Francja od lat prowadzi przemyślaną politykę nastawioną na znaczące wzmocnienie inwestycji finansowych w przełomowe technologie. W 2019 roku ekonomista Philippe Tibi przygotował raport, który wskazywał, że mimo dużej liczby technologii i start-upów Francja i Europa nie mają zdolności finansowania i skalowania tych przedsięwzięć. W reakcji na to prezydent Macron zaprosił do Pałacu Elizejskiego największych francuskich inwestorów instytucjonalnych (ubezpieczycieli jak AXA, banki jak BNP Paribas). Uzyskał od nich zobowiązanie, że przeznaczą część swoich gigantycznych aktywów na fundusze technologiczne akredytowane przez rząd. I tak się stało. Stworzony został program o wielkości 10 mld euro przeznaczony na skalowanie technologii przyszłości.

Te inwestycje zaczynają przynosić skutki. W tym roku Francja po raz pierwszy miała więcej potencjalnych jednorożców na znanej liście Tech Tour 50, na której szwajcarski think tank zbiera najbardziej obiecujące według inwestorów europejskie firmy technologiczne, niż Niemcy i Wielka Brytania. Od kilku lat Francja wyprzedza Niemcy pod względem stopy inwestycji venture capital, czyli funduszy zasilających w kapitał małe i średnie firmy technologiczne.

Francja ma jedną z najwyższych w Europie i systematycznie rosnącą stopę ogólnych inwestycji gospodarczych w badania, rozwój i oprogramowanie. Stopa ta przekracza 5 proc. PKB, a dla porównania w Niemczech wynosi 3,9 proc., we Włoszech 2,9 proc., a w Polsce 1,5 proc.

To z programu Tibiego wyrósł Mistral, jeden z niewielu europejskich twórców dużych modeli językowych, którzy rzucają rękawicę amerykańskim liderom. W środę Mistral wypuścił na rynek swoje nowe modele, które zbierają doskonałe recenzje. Spółka przekonuje, że są to najlepsze modele open source na rynku, bijące wydajnością chińskie modele Deep Seek. Są też dużo tańsze w działaniu niż podobne produkty amerykańskie. Są już implementowane w największych międzynarodowych korporacjach.

W dziedzinie przełomowych technologii cyfrowych Francja ma wiele firm konkurujących na poziomie międzynarodowym. Należą do nich m.in. Pasqual - producent procesorów kwantowych, Aqemia – spółka łącząca fizykę kwantową z AI do odkrywania leków, LightOn - pierwszy europejski startup GenAI, który zebrał kapitał z europejskiej giełdy, czy wielki koncern Thales – lider w patentach na AI dla systemów krytycznych (m.in. dla wojska).

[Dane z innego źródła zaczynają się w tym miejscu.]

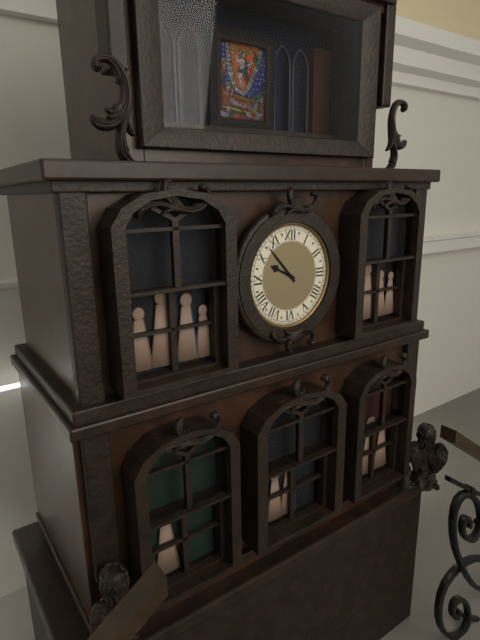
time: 9:53
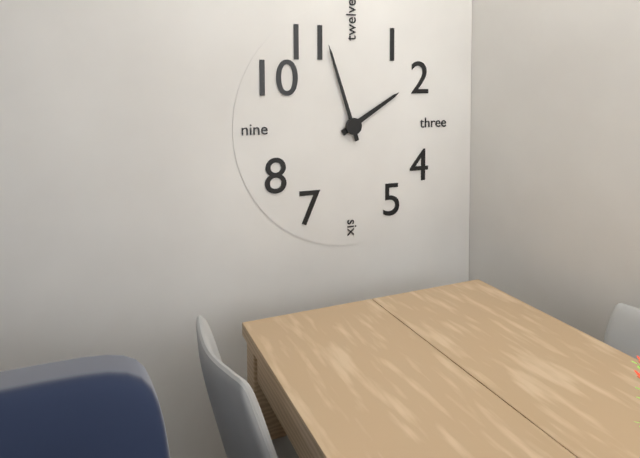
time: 1:57
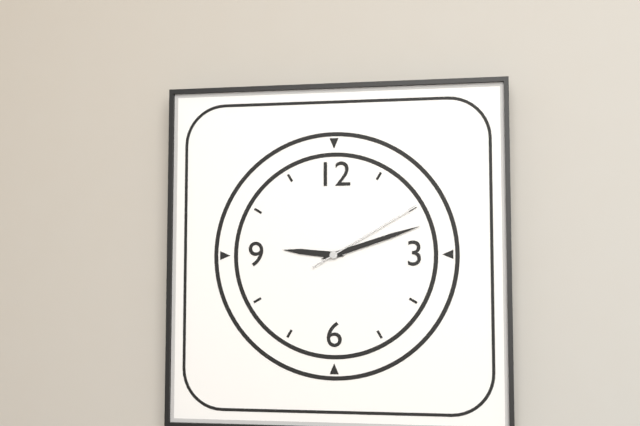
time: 9:12:10
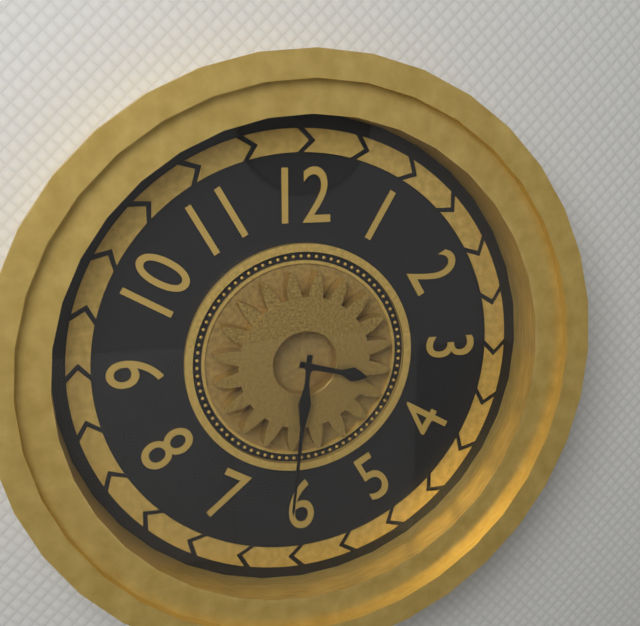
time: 3:31
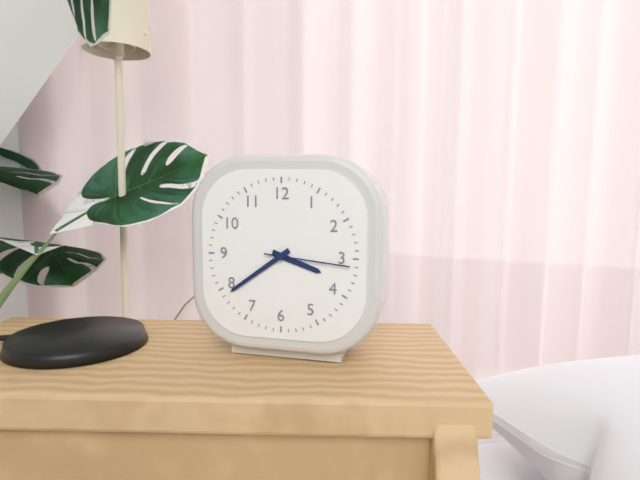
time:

Intrygujące jest to, że Francja ma mimo wszystko znacznie mniej zgłaszanych patentów niż Niemcy. Zarówno ogółem, jak też w przeliczeniu na mieszkańca. Z danych Europejskiego Urzędu Patentowego wynika, że w 2024 r. Niemcy zarejestrowały 15,5 tys. patentów, Francja 6,7 tys., Włochy 3,7 tys., a Polska tylko 0,2 tys.

To może pokazywać, że Francuzi osiągnęli swój cel i zyskali zdolność lepszego skalowania technologii: z mniejszej ilości tworzonych technologii wyciągają więcej szans biznesowych.

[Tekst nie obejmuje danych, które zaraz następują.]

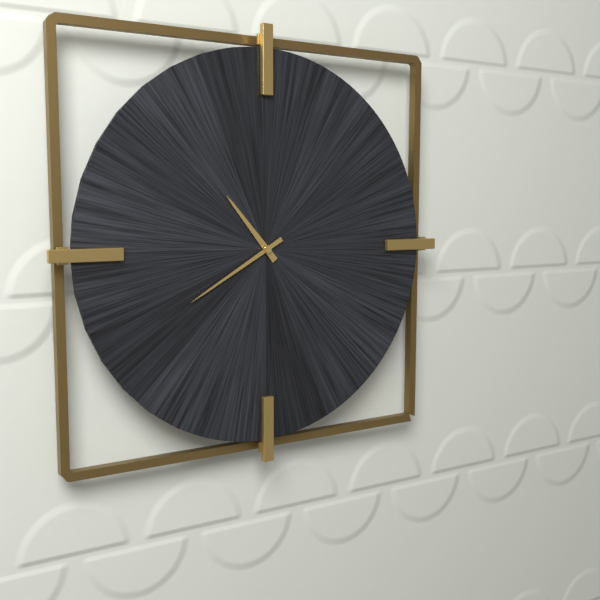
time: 10:40
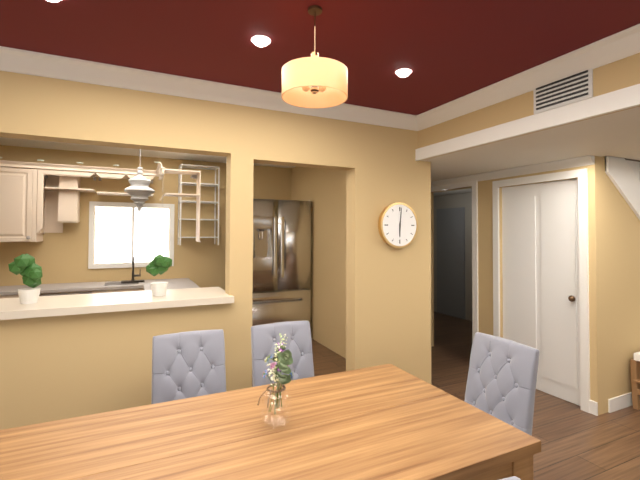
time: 6:01
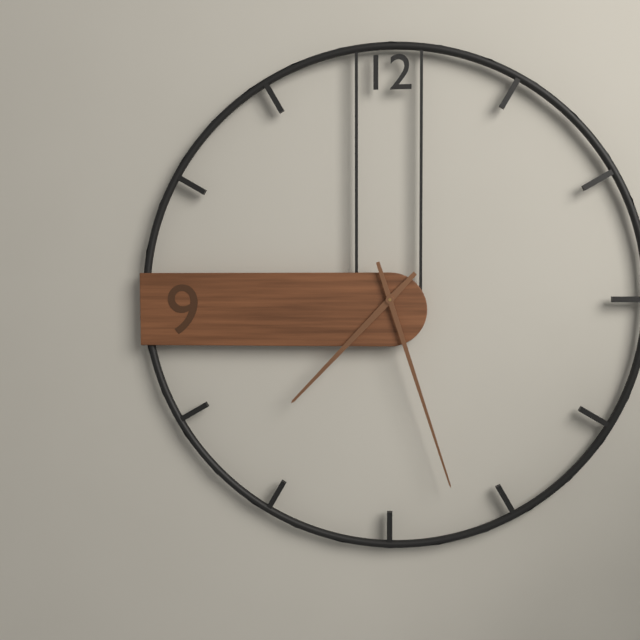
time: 7:27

Polska próbuje naśladować plan Tibiego. To na tej architekturze oparty jest ogłoszony niedawno plan Innovate Poland, w ramach którego Polski Fundusz Rozwoju, Bank Gospodarstwa Krajowego i parę innych instytucji wyłożą 4 mld zł, licząc na duże współfinansowanie przez sektor prywatny. Program ma być funduszem funduszy inwestujących w skalowanie nowoczesnych technologii, a także udzielać akredytacji inwestorom, zwiększając tym samym zaufanie do rynku. Na razie plan jest przyjęty z rezerwą w sektorze finansowym, ale instytucje państwowe starają się przekonać firmy prywatne do uczestnictwa, trochę tak jak Emmanuel Macron przekonywał we Francji sześć lat temu. Można trzymać kciuki za to, żeby program powiódł się tak jak oryginał.